# [PAGE TEXT]
Thanks for that! Should we change auth_use_nsswitch()?

Yes but theres another thread on this maillist that is used to discus
this matter, as adding support for this (and support for other systemd
nss modules (like myhostname and mymachines etc) is very intrusive as it
gives nss users access to dbus. So i think refpolicy is still weighing
its options here.

It still requires further thought, but it might end up being more tunables and/or interfaces. I want to make sure it's possible to split out the network access and dbus access (thinking ahead to the above nss modules).


On 19 January 2019 11:30:25 pm AEDT, Dominick Grift <dac.override@xxxxxxxxx> wrote:
Russell Coker <russell@xxxxxxxxxxxx> writes:

It is kind of like a mcstrans thingy except this is baked into glibc
nss
via the nss-systemd module. it translates dymamic user id's to
something
that is human readable.

dynamic users are temporary users identities that can be created by
systemd
on the fly for your service. Theres only a limeted range of system user
identities (<1000) available and this allows one to just create an
identity on the
fly for a service via the systemd service unit.

This is a pretty intrusive feature. Consider the following:

you have a service with a dynamicuser (say "myservice") this service
creates files for example a log file in /var/log. When the service
exits
the uid no longer exists and so you have a file in /var/log with a
userid that does not exist eny longer.

This is why you see the "private" dirs in /var/lib, /var/cache and
/var/log. the services see the private dirs are the root for these
respective dirs. (its using a symlink: example: /var/lib ->
/var/lib/private) So the files that might end up with orphaned
identities are atleast kept separate on the filesystem.

Data drawn from a collection:
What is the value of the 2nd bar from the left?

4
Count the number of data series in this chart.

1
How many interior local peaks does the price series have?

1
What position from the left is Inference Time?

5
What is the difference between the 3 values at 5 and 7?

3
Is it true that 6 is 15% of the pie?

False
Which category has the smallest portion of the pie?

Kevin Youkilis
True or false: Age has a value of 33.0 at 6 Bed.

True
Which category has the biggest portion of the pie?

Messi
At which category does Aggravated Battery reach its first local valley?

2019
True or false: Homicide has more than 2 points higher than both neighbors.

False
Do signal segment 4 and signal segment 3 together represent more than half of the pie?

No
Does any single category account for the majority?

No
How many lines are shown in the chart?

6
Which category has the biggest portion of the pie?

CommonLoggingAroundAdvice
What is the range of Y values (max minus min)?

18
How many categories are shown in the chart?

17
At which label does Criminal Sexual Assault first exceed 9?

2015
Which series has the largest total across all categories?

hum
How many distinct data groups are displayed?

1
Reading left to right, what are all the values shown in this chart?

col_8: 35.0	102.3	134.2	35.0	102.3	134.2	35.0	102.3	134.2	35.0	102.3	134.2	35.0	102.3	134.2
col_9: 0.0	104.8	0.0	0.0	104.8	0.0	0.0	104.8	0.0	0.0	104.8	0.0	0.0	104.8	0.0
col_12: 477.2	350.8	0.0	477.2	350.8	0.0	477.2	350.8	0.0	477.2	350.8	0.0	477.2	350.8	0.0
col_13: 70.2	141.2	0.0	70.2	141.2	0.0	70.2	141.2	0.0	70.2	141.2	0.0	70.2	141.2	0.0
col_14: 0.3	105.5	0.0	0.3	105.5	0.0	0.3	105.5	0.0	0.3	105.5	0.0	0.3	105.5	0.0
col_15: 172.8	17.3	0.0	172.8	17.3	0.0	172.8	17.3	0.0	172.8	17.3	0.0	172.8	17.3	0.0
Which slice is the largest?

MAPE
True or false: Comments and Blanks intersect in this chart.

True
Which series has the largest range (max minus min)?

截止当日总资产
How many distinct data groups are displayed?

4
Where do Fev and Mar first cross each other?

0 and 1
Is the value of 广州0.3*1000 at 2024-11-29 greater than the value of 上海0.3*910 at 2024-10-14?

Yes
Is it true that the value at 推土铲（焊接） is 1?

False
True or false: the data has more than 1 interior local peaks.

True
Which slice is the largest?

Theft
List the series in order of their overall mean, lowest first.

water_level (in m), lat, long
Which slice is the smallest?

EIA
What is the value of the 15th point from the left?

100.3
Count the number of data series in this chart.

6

# [EXERCISES TO COMPLETE]
[A] Answer these questions from the mailing list excerpt on systemd dynamic users:
(i) According to the excerpt, adding support for systemd nss modules gives nss users access to what?
(ii) What limited range of system user identities does the excerpt mention?
(iii) In which three directories under /var does the excerpt say the "private" dirs appear?
[B] Write the next part of the mailing list excerpt on systemd dynamic users, beginning after its final sentence.
The records bear no relation to the mailing list excerpt on systemd dynamic users.

# [OUTPUTS IN ORDER]
[A]
(i) dbus
(ii) <1000
(iii) /var/lib, /var/cache and /var/log

[B]
So myservice maintains the log file in /var/log/private instead of
/var/log "transparently" (this all needs to be configured though in the
service unit)

There can also be a file in /etc/systemd called something like
"dont-synthesize-nobody" users of nss-systemd will look for that file
(just a get attributes) So you might see these processes atleast
traverse /etc/systemd, looking to see if the flag-file exists)

So yes fully implementing support for dynamic users is far-reaching (i
did this in dssp2-standard)

You can play with this feature with `systemd-run --system -p ... [...]
-t`
To see how it behaves

But anyway back to your GetDynamicUsers question: users of
auth_use_nsswitch() (nss-systemd) need to potentially be able to
resolve these dynamic
user id's , for example if they read state on a system with processes
that are associated with dynamic uids or if they need to stat files
associated with dynamic uids.

I hope this helps

# msgtype=method_call interface=org.freedesktop.systemd1.Manager
member=GetDynamicUsers dest=org.freedesktop.systemd1
init_dbus_chat(postfix_showq_t)
dbus_system_bus_client(postfix_showq_t)

# msgtype=method_call interface=org.freedesktop.systemd1.Manager
member=GetDynamicUsers dest=org.freedesktop.systemd1
init_dbus_chat(dictd_t)

The above is from my policy that hasn't yet seemed good enough for my
Debian
tree.  What is this GetDynamicUsers about and why do programs like
dictd
(dictionary server) and postfix showq need it?